As one they sprang, their competition forcing neither into a strong position. Instead, both snatched at the runner’s shoulders, each sinking its fangs deep into an arm. The man remained upright for an instant, before tumbling to the sand at the foot of the balcony, wordless, noiseless, his body was hidden beneath two powerful, tawny beasts.

“Was that a draw?” Batiatus asked innocently.

“The lioness was first!” Ilithyia protested.

“Neither yet claims victim for itself,” Verres pointed out. As one, the dignitaries peered over the balcony at the prey’s last, desperate struggle.

The fallen man had had time to draw breath, and he let it out in a prolonged, tortured scream, as the pair of lions tugged on his arms. The male snatched for purchase with its claws, raking deep ribbons of red through flesh and down to bone. The female matched him, somehow finding better purchase with her fangs in the shoulder, the teeth disappearing from view, buried in soft human tissue.

“Still nothing in it,” Batiatus commented.

“They will rip him apart,” Ilithyia said hopefully.

“Then perhaps we shall declare the victor to be the one with the lion’s share!” Verres said with a grin.

Ilithyia and Lucretia tittered obligingly.

“A literary reference,” Cicero said. “Unlikely in such a venue.”

“It is?” Batiatus said.

Aesop’s Fables,” Cicero explained. “Surely, as a child, you must have-?”

“Long, long ago,” Batiatus laughed with a wave of his hand. “See how I am re-educated, even amid the rabble!”

“Come on, vicious one!” Ilithyia yelled, still fixated on her lion. “Attack!”

“Ten denarii says she cannot,” Verres said.

“Only ten?” Ilithyia taunted him.

The subject of their betting screamed anew, his voice reaching high-pitched animalistic shrieks of pain. His legs flailed impotently, trying, and failing to kick at the lions.

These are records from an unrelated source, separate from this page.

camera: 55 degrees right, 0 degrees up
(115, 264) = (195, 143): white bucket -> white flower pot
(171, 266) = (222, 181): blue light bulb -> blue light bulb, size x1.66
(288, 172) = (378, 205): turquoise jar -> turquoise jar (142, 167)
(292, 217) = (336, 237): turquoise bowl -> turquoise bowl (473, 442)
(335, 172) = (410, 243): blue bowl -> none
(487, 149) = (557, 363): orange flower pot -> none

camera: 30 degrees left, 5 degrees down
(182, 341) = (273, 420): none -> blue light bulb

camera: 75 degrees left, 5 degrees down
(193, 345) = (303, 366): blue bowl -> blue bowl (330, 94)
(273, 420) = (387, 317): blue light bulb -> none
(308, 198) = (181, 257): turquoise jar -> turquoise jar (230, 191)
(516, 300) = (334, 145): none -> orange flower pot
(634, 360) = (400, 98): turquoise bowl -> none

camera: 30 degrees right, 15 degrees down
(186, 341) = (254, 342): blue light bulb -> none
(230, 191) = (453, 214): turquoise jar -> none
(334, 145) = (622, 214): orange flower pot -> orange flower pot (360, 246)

The noise of their struggle attracted the interest of the rest of the pride-with lions drifting away in ones and twos to investigate the tussle over still-living meat.

“Follow them,” Medea said.

“Surely you jest?” one of the gladiators said.

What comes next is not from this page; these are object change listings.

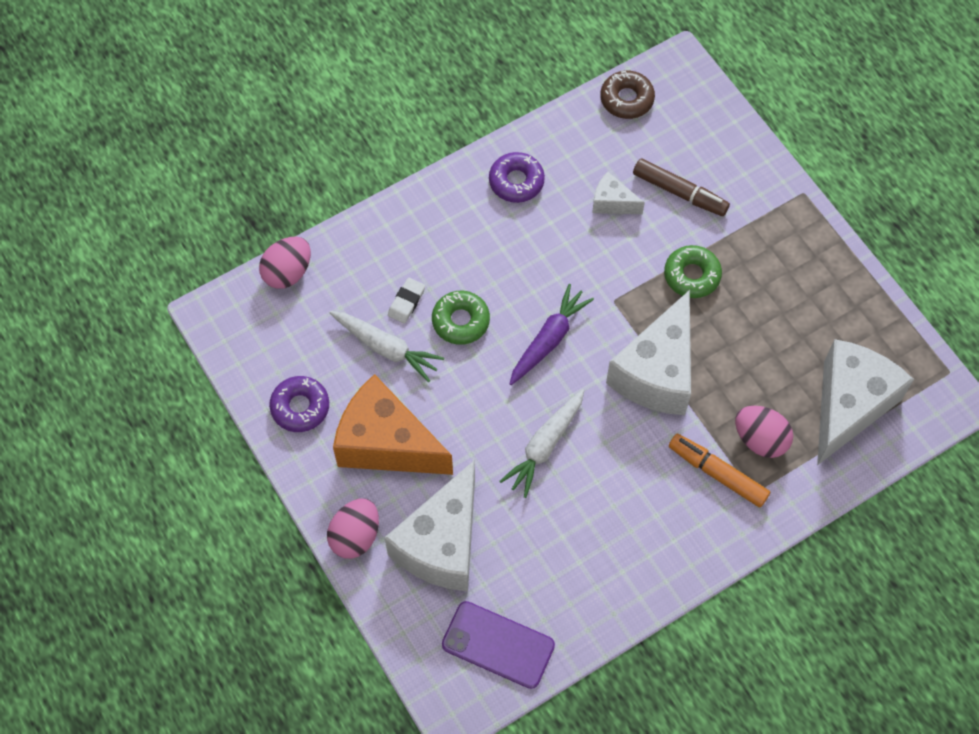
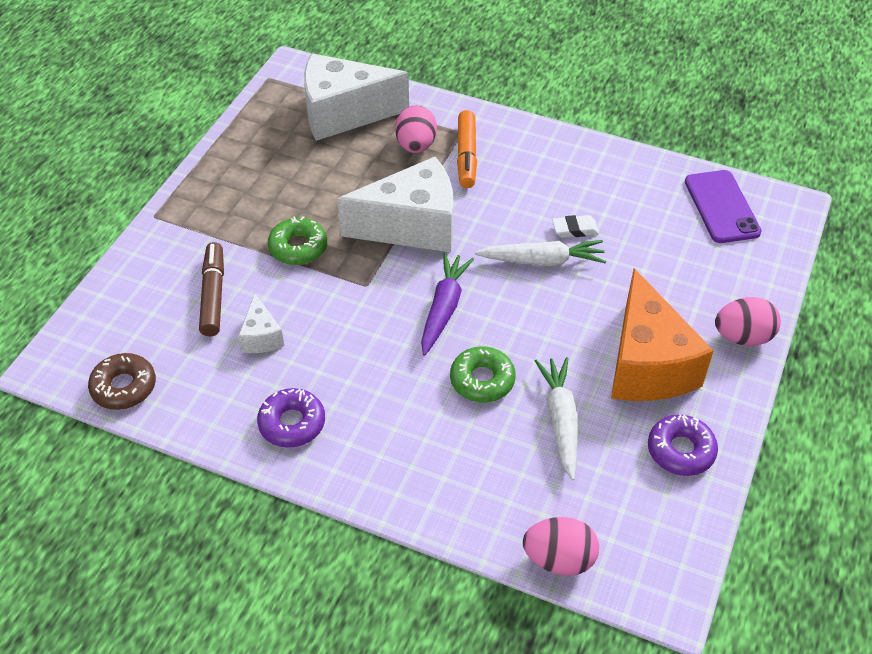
camera: 125 degrees left, 15 degrees down
(406, 302) = (500, 433): white eraser -> white eraser (575, 229)
(442, 544) = (687, 279): white cheese -> none
(549, 339) = (444, 308): purple carrot -> purple carrot turned 105 degrees clockwise

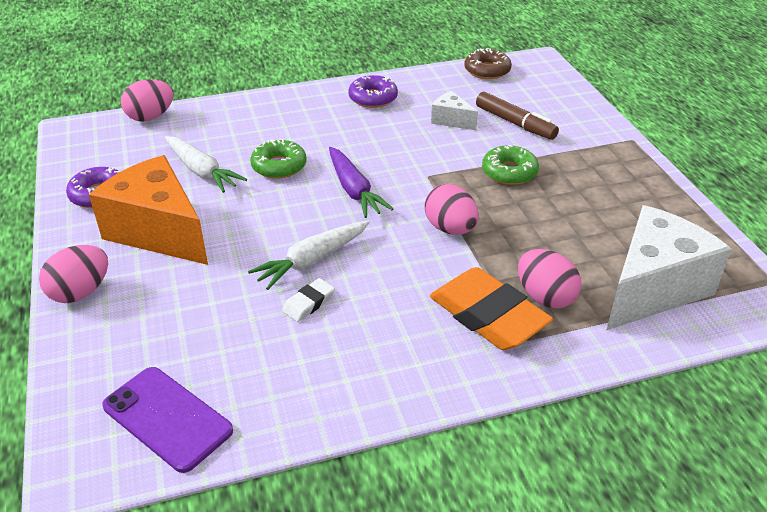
camera: 140 degrees right, 10 degrees down
(412, 226) = (450, 229): white cheese -> pink egg
(466, 156) = (488, 315): orange marker -> orange eraser

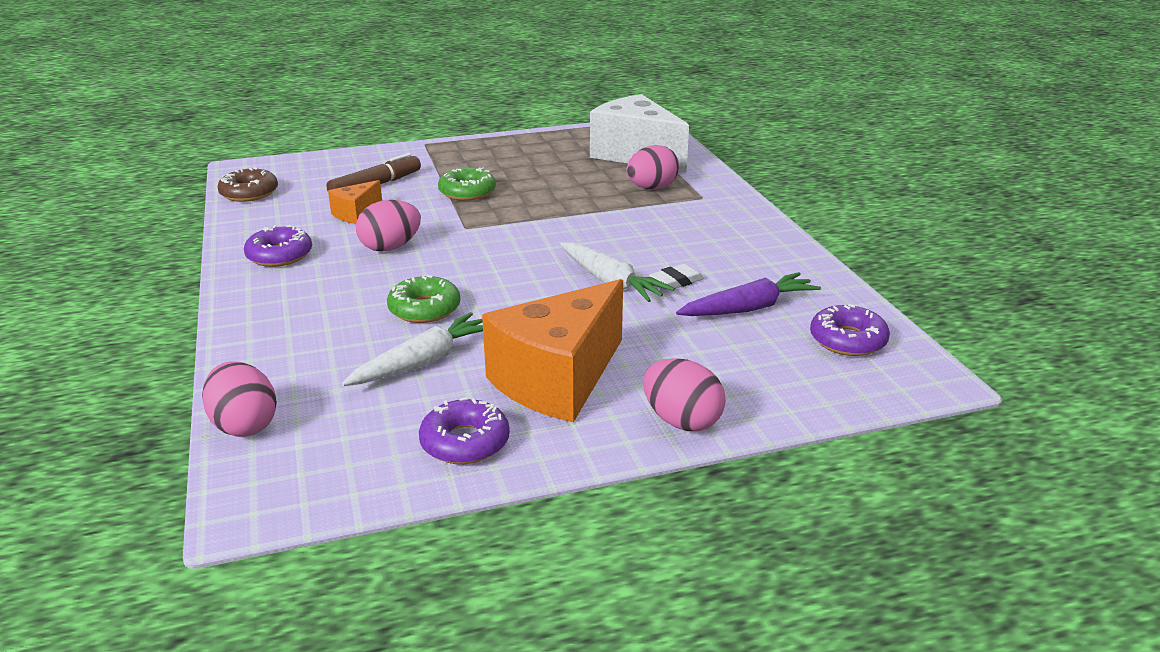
camera: 90 degrees left, 10 degrees down
(167, 418) = (848, 340): purple phone -> purple donut
(309, 303) = (676, 281): white eraser -> white eraser turned 75 degrees counterclockwise
(354, 190) = (485, 263): purple carrot -> purple carrot (748, 308)
(450, 229) = (558, 219): pink egg -> pink egg (390, 247)
(451, 120) = (356, 214): white cheese -> orange cheese
(488, 315) = (678, 208): orange eraser -> none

“Let them be distracted in the fight over him,” she said. “Let us become the hunters.” She started forward, beckoning the rest to follow her lead.

Carefully, with unhurried steps, the slaves began to creep toward the balcony end, keeping together, their gaze not leaving the cluster of animals as they fought over their prey.

A dark-maned male lion lurched closer to the fighting pair, snatching one of the still-thrashing human legs, and attempting to drag the feebly protesting prey in a third direction.

“The nature of such wild beasts makes their actions in the arena unpredictable,” Verres sighed, watching from above.

“I think not,” Batiatus said. “Rather, I think this behavior entirely predictable.”

“Only a moment ago you spoke of grandstanding, and beasts playing to the crowd!”

“Trained beasts. Experienced beasts. These are simply hungry. Starvation enough will turn even lions into jackals.”

“I see,” Verres said. “I was mistaken, it is clear.”

“Your suppliers should have raised awareness of the issue,” Batiatus said. “A good editor seeks to avoid such uncertainties.”

“I understand, Batiatus,” Verres bellowed in sudden anger. “Apologies if these games do not reach your high Capuan standards!”